The Outlook Add-In enables users to book travel time. Most of us have appointments in our Outlook calendar. Some of these appointments require travel. The add-in lets you select the appointment and plan your train journey to and from the appointment. When you select the trains you want to take, it books time in your diary automatically – in the detail of this travel time there is information about the selected journey and an earlier and later journey should everything not run to plan. It’s simply formatted so that it reads well on your mobile device. It also links directly to the live train information on the web.
Speaking of the web, we set out to build something that would enable you to get the information you want quickly and as intuitively as possible. So, we settled on using Silverlight using DeepZoom to navigate around Virtual Earth imagery, on top of which we overlay track and train information. You can zoom in to your chosen station and get station information, see the trains in the area (blue for on time, red for late) and get information on them, too. And, even better than that, the train positions are updated so they move. Here’s a peek at what it looks like:
The map can be embedded in the National Rail Enquiries site and there’s a button that allows you to expand it to a full screen view (which is the view I’ve used above.) Given the popularity of the National Rail Enquiries site, scalability was a primary consideration. When you think that there are in the region of half a million visits per day to the site and thousands of trains, you can see it would be easy to design an application that would not scale. We used a state service which holds a model of the train network on the server – thus minimising the network traffic that would result from this model being held on the client given that every client would have to get updates from the server. This way a client only gets the information it needs. The other thing to note about the service is that it has SQL Server 2008 at its heart – we made usage of the geospatial capabilities to store information about tracks and stations.

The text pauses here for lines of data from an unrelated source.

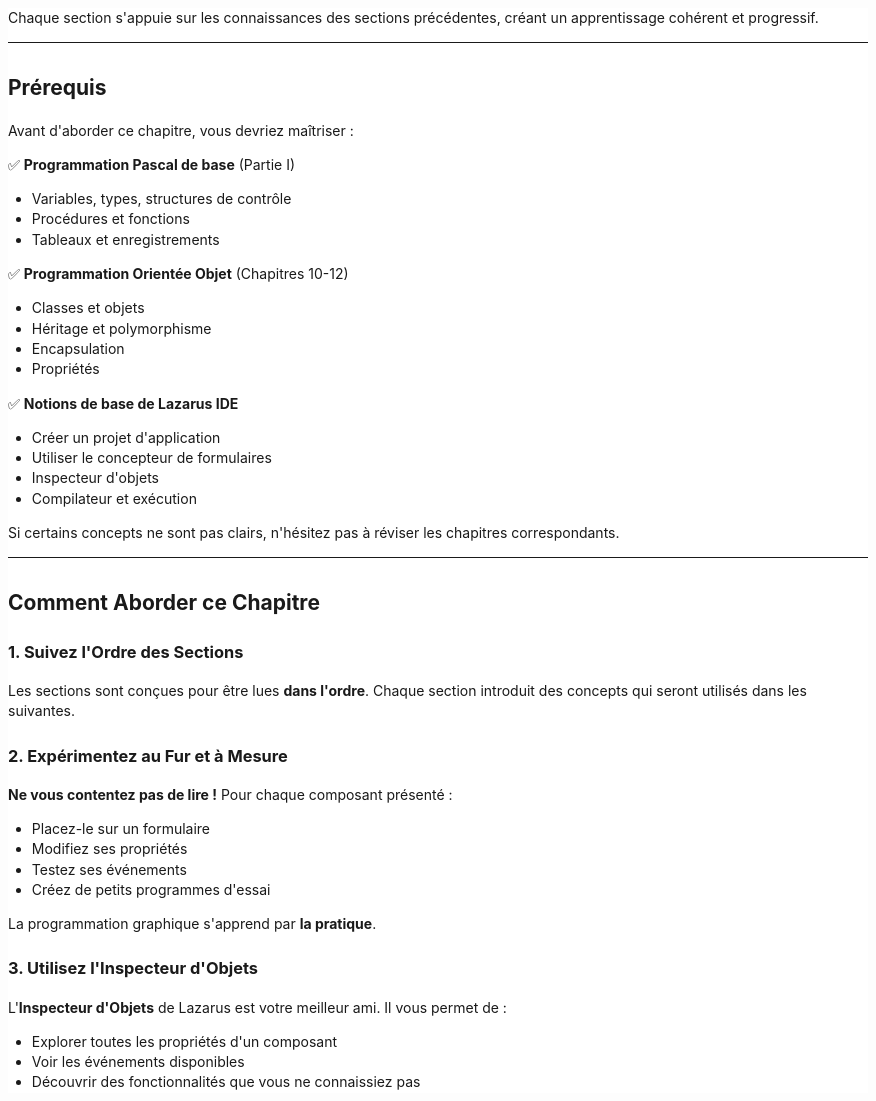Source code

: Chaque section s'appuie sur les connaissances des sections précédentes, créant un apprentissage cohérent et progressif.

---

## Prérequis

Avant d'aborder ce chapitre, vous devriez maîtriser :

✅ **Programmation Pascal de base** (Partie I)
- Variables, types, structures de contrôle
- Procédures et fonctions
- Tableaux et enregistrements

✅ **Programmation Orientée Objet** (Chapitres 10-12)
- Classes et objets
- Héritage et polymorphisme
- Encapsulation
- Propriétés

✅ **Notions de base de Lazarus IDE**
- Créer un projet d'application
- Utiliser le concepteur de formulaires
- Inspecteur d'objets
- Compilateur et exécution

Si certains concepts ne sont pas clairs, n'hésitez pas à réviser les chapitres correspondants.

---

## Comment Aborder ce Chapitre

### 1. Suivez l'Ordre des Sections

Les sections sont conçues pour être lues **dans l'ordre**. Chaque section introduit des concepts qui seront utilisés dans les suivantes.

### 2. Expérimentez au Fur et à Mesure

**Ne vous contentez pas de lire !** Pour chaque composant présenté :
- Placez-le sur un formulaire
- Modifiez ses propriétés
- Testez ses événements
- Créez de petits programmes d'essai

La programmation graphique s'apprend par **la pratique**.

### 3. Utilisez l'Inspecteur d'Objets

L'**Inspecteur d'Objets** de Lazarus est votre meilleur ami. Il vous permet de :
- Explorer toutes les propriétés d'un composant
- Voir les événements disponibles
- Découvrir des fonctionnalités que vous ne connaissiez pas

The last application we demoed was a mobile phone application that enables you to check what time the next train leaves, if it’s on time, when it’s due to arrive and what platform it’s leaving from. Given that this is a mobile application, it’s written using the .NET Compact Framework 3.5. It takes advantage of local storage (for instance the list of stations is held on the device) and features of the compact framework such as multithreading while using a web service to get live information.
All in all, I think this is a great demonstration of how your architecture can cover multiple delivery channels taking advantage of different devices. I’ve already been using the mobile application (someone needs to test it) – and my journeys have involved less waiting in stations as a result.